Invest in public and social housing
Nearly 340,000 people live in New York City public housing, yet neither Gov.Hochul nor the legislature propose to invest in it sufficiently. Public housing is unequivocally the state’s most crucial resource for housing its most vulnerable residents. Despite a massive and growing need for capital funds and an urgent operating funds deficit, Hochul’s Housing Compact entirely ignores the needs of New York’s public housing tenants. The legislature’s One-House budget aims to correct this oversight, but provides a mere $350 million to address issues which will take billions to resolve.
Residents to Preserve Public Housing and other supporters have called for $6.2 billion in capital and operating funds for the New York City Housing Authority (NYCHA) in the state budget, alongside $589 million to forgive all public housing residents’ rent arrears statewide. This is how we can ensure comprehensive repairs at NYCHA complexes without resorting to privatization, stabilize the operations of our public housing authorities, and offer a clean slate for thousands of tenants who were ineligible for relief through the Emergency Rental Assistance Program (ERAP).
READ MORE: Social Housing in the Spotlight: NYC Lawmakers Seek ‘Paradigm Shift’ in Tackling Affordability Crisis
The Tenant Opportunity to Purchase Act (TOPA) has also fallen on deaf ears. This is a powerful mechanism to curb real estate speculation, empower renters to take control over their homes, and remove housing from the predatory private market. What has emerged from Albany instead is a vague proposal for homeownership funds. While the spirit of this proposal is welcome, its unspecific language risks defanging the transformative potential of TOPA and disappointing the many New Yorkers who are demanding greater leverage over their slumlords with the power of resident control.
Choose abundance, not austerity
Our leaders in Albany have often stifled these kinds of robust investments with one simple question: “But how will we pay for it?”Instead of identifying resources they offer the path of austerity, clothed in the language of fiscal prudence.
But both Hochul’s and the Legislature’s budgets leave billions in potential state revenue on the table. Advocates have a plan for that too. Through its proposals for tax increases on the ultra-wealthy, the Tax the Rich platform would raise enough revenue to fund all of the programs mentioned and much more. This platform shows that fiscal austerity is not a necessity, it’s a political choice.
Achieving housing security for working-class people requires urgent action, it requires recognizing the experiences and ideas of tenants and affordable-housing advocates, and above all it requires public investment.
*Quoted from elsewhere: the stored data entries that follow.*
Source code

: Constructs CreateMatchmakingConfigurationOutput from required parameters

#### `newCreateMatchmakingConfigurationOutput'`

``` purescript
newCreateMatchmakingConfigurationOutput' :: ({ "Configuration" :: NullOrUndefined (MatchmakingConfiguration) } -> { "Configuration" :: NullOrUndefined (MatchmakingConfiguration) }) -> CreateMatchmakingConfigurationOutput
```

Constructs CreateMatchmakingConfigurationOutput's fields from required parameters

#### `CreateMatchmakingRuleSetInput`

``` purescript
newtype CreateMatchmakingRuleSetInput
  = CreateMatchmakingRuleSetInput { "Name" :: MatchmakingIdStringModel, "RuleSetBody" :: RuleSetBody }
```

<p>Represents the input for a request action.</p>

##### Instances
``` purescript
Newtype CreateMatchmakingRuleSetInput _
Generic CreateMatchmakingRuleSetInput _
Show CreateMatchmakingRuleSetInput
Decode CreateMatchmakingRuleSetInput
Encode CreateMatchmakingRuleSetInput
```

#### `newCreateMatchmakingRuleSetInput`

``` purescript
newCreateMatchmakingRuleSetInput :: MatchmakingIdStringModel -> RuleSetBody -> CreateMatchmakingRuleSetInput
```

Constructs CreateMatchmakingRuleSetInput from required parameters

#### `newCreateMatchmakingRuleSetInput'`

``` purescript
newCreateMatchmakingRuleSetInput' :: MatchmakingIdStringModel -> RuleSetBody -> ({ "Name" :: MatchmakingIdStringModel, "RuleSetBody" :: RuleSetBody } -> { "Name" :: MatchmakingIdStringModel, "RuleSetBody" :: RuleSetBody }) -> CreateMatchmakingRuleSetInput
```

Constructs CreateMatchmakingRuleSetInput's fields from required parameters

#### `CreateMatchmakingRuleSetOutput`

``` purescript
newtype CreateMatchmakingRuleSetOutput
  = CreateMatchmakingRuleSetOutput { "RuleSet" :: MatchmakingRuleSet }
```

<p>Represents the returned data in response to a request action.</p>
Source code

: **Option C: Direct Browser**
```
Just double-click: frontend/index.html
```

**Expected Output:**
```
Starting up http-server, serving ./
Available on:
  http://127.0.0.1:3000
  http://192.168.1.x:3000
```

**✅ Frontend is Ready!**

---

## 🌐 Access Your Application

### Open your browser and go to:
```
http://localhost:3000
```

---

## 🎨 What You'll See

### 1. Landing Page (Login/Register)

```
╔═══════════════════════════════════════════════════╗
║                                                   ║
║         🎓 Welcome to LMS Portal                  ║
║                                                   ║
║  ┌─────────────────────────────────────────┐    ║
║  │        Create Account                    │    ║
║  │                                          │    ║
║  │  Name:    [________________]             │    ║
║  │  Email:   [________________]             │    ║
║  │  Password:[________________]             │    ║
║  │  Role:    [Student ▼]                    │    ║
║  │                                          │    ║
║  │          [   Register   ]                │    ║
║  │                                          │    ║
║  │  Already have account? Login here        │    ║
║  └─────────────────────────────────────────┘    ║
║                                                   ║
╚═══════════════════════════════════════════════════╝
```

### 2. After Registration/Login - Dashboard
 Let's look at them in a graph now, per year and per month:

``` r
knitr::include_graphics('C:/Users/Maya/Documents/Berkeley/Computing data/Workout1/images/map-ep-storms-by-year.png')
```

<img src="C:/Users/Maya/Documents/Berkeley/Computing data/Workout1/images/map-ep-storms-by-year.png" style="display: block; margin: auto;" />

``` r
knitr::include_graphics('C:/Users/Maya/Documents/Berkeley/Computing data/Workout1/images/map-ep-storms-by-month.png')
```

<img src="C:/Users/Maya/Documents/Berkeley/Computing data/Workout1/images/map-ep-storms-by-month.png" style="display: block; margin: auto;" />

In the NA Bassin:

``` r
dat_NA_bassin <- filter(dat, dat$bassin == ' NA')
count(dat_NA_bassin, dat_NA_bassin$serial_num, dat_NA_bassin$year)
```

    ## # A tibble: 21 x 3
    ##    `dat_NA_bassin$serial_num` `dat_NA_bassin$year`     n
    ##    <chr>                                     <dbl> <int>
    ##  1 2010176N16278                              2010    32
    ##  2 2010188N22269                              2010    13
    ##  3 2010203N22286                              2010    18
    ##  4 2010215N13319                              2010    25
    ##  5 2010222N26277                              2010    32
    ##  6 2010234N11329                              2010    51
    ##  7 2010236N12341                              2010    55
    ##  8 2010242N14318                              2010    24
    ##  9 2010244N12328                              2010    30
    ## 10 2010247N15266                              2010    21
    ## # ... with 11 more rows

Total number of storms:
Our leaders need to follow the tenant movement’s lead. New York can address our perennial housing crisis, but only if we tax the rich and prioritize the public interest over private gain. Housing is a human right, it’s time we make that a reality in New York State.
Rodrigo Camarena is an organizing committee member of NYC-DSA’s Housing Working Group, a Housing Justice for All and Tax the Rich: Seize Our Future Coalition Partner
One thought on “Opinion: It’s Time to Tax the Rich and Make Housing Justice a Reality in New York ”
The ‘rich’ can and are leaving New York for Florida and other lower-tax states. Good Cause Eviction is unconstitutional because it forces a private property owner to endlessly renew a lease on their private property against their will.